From these nominations, a university committee selected six faculty to receive 2021 Eagle Teaching Excellence Awards. The winners will be highlighted on UWL’s homepage in the coming weeks, along with being honored during Chancellor Joe Gow’s opening remarks for the fall semester.
- Merideth Garcia, English/English Education
- Brian Kumm-Schaley, Recreation Management & Therapeutic Recreation
- Lisa Giddings, Economics
- Amy Nicodemus, Archaeology & Anthropology
- Anthony Chergosky, Political Science & Public Administration
- Kathryn (Kat) Skemp Moran, Theatre Arts
This is the second in a series of stories highlighting the winners.
Lisa Giddings, Economics
Started at UWL: 2000
Courses: I regularly teach introductory microeconomics ECO110 and intermediate microeconomic theory ECO308, but have taught ECO336 Women in the U.S. Economy. In the fall of 2021, I will be teaching ECO333 Behavioral Economics. I hope to teach our course on the economics of sports as my recent research has focused on women in baseball (Think the movie “League of Their Own”) and women in hockey (Did you know there is a professional women's hockey league with five teams in America and Canada?).

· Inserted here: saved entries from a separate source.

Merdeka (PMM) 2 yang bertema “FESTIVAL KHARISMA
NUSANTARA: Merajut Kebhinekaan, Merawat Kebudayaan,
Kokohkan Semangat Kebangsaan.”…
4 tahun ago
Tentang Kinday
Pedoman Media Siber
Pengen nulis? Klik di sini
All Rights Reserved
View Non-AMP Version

Background: Prior to coming to UWL, I was an adjunct professor at Trinity College in Washington, D.C., and finishing up my studies at American University. Trinity College is an all-women’s college that serves mainly African American students. This was an amazing experience for me, serving a population comprised mainly of women of color. The school was small, so there were only two of us in the economics department, and we would each teach three different courses every semester to only 10 or 12 students in the classroom. The environment allowed me to learn so much about the experiences of people in minority groups and appreciate struggles students from underrepresented groups have in college. It also helped me develop a more interactive way of teaching and broadened my course repertoire.

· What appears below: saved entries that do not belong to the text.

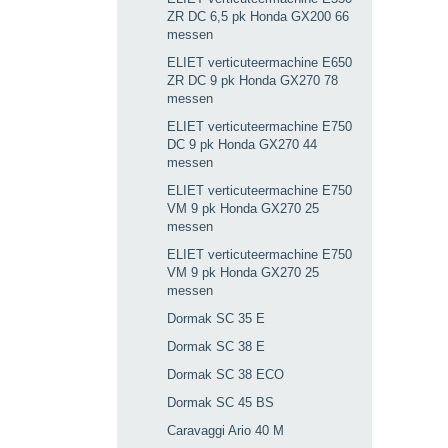
ZR DC 6,5 pk Honda GX200 66
messen
ELIET verticuteermachine E650
ZR DC 9 pk Honda GX270 78
messen
ELIET verticuteermachine E750
DC 9 pk Honda GX270 44
messen
ELIET verticuteermachine E750
VM 9 pk Honda GX270 25
messen
ELIET verticuteermachine E750
VM 9 pk Honda GX270 25
messen
Dormak SC 35 E
Dormak SC 38 E
Dormak SC 38 ECO
Dormak SC 45 BS
Caravaggi Ario 40 M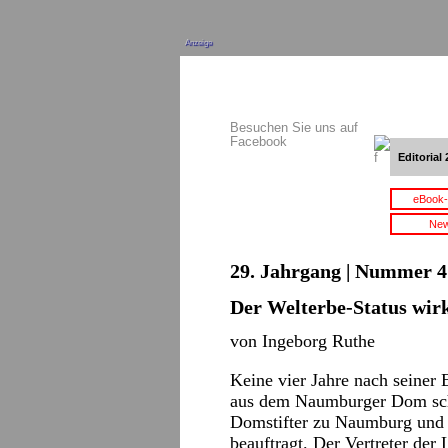
Anzeige
Besuchen Sie uns auf
Facebook
Editorial 
eBook-
New
29. Jahrgang | Nummer 4 
Der Welterbe-Status wirk
von Ingeborg Ruthe
Keine vier Jahre nach seiner
aus dem Naumburger Dom scho
Domstifter zu Naumburg und 
beauftragt. Der Vertreter der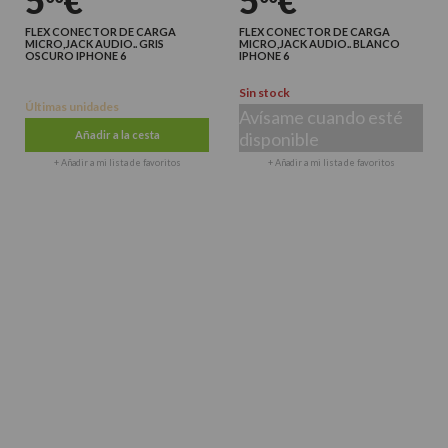
5
€
5
€
FLEX CONECTOR DE CARGA
FLEX CONECTOR DE CARGA
MICRO,JACK AUDIO.. GRIS
MICRO,JACK AUDIO.. BLANCO
OSCURO IPHONE 6
IPHONE 6
Sin stock
Últimas unidades
Avísame cuando esté
Añadir a la cesta
disponible
+ Añadir a mi lista de favoritos
+ Añadir a mi lista de favoritos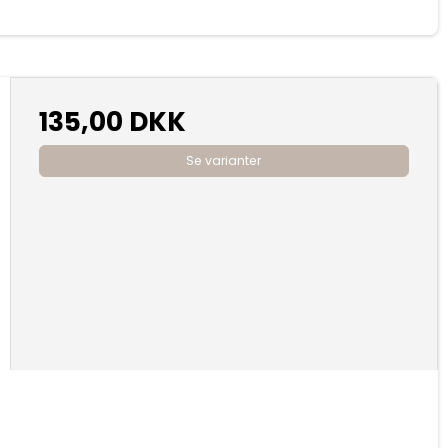
135,00 DKK
Se varianter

Favorite part of teaching: I have two favorite parts of teaching. The first is creating authentic and lasting relationships with students. I really missed that in the online environment during COVID-19 and tried to improve the situation by holding synchronous classes on Collaborate Ultra. My students and I recreated that in-person connection that normally occurs at UWL by becoming “room raters” on our backgrounds, and by creatively relying on the chat function and doing experiments together. For example, choose a number between 0 and 100. The winner is the person who chooses the number that is closest to the average of all the submissions multiplied by 0.67. The winner gets a chocolate sent to their house, but it was a pale comparison to the real thing. My second passion is creating engaging pedagogy and cooperative learning experiences that spark student motivation and interest in economics. I have become particularly interested in learning about why women and other underrepresented groups shy away from economics and how to combine a safe and welcoming classroom environment with pedagogical strategies that can rectify this in our discipline.